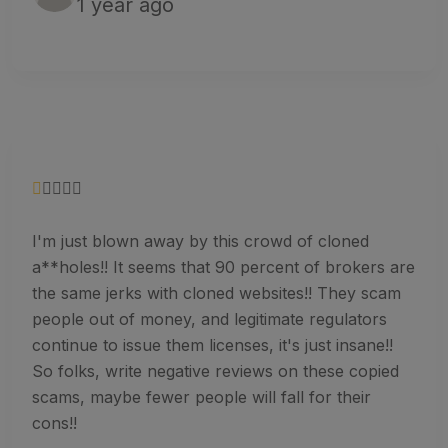
1 year ago
I'm just blown away by this crowd of cloned
a**holes!! It seems that 90 percent of brokers are
the same jerks with cloned websites!! They scam
people out of money, and legitimate regulators
continue to issue them licenses, it's just insane!!
So folks, write negative reviews on these copied
scams, maybe fewer people will fall for their
cons!!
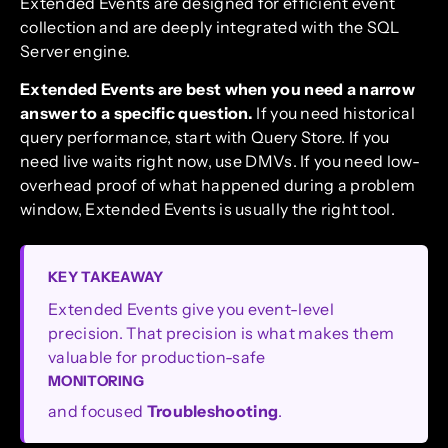
Extended Events are designed for efficient event
collection and are deeply integrated with the SQL
Server engine.
Extended Events are best when you need a narrow
answer to a specific question.
If you need historical
query performance, start with Query Store. If you
need live waits right now, use DMVs. If you need low-
overhead proof of what happened during a problem
window, Extended Events is usually the right tool.
KEY TAKEAWAY
Extended Events give you event-level
precision. That precision is what makes them
valuable for production-safe
MONITORING
and focused
Troubleshooting
.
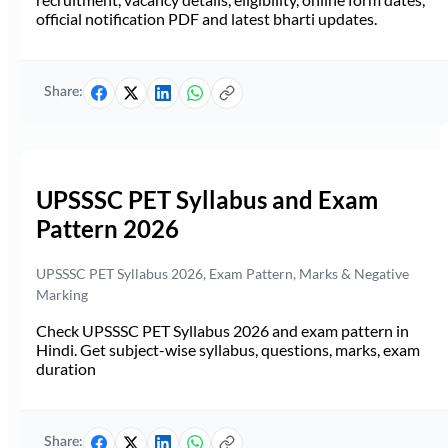
official notification PDF and latest bharti updates.
Share:
UPSSSC PET Syllabus and Exam
Pattern 2026
UPSSSC PET Syllabus 2026, Exam Pattern, Marks & Negative
Marking
Check UPSSSC PET Syllabus 2026 and exam pattern in
Hindi. Get subject-wise syllabus, questions, marks, exam
duration
Share:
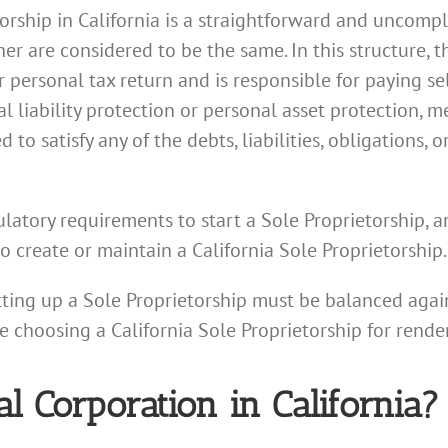
torship in California is a straightforward and uncomp
r are considered to be the same. In this structure, 
 personal tax return and is responsible for paying s
l liability protection or personal asset protection, m
to satisfy any of the debts, liabilities, obligations, 
atory requirements to start a Sole Proprietorship, a
to create or maintain a California Sole Proprietorship.
tting up a Sole Proprietorship must be balanced again
re choosing a California Sole Proprietorship for render
al Corporation in California?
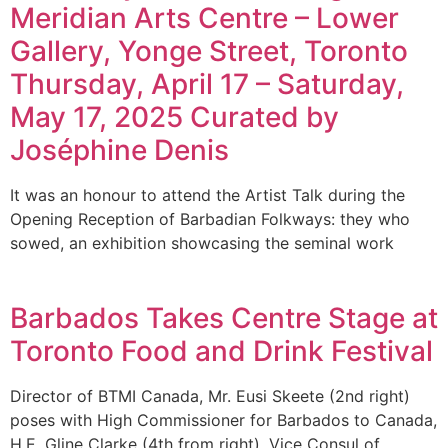
Meridian Arts Centre – Lower
Gallery, Yonge Street, Toronto
Thursday, April 17 – Saturday,
May 17, 2025 Curated by
Joséphine Denis
It was an honour to attend the Artist Talk during the
Opening Reception of Barbadian Folkways: they who
sowed, an exhibition showcasing the seminal work
Barbados Takes Centre Stage at
Toronto Food and Drink Festival
Director of BTMI Canada, Mr. Eusi Skeete (2nd right)
poses with High Commissioner for Barbados to Canada,
H.E. Gline Clarke (4th from right), Vice Consul of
══════════════════════════════
**EXERCISE**
Which lines in the material above contain the word "same"? Copy out every one of them.

**WRITTEN SOLUTION**
the same jerks with cloned websites!! They scam
r are considered to be the same. In this structure, 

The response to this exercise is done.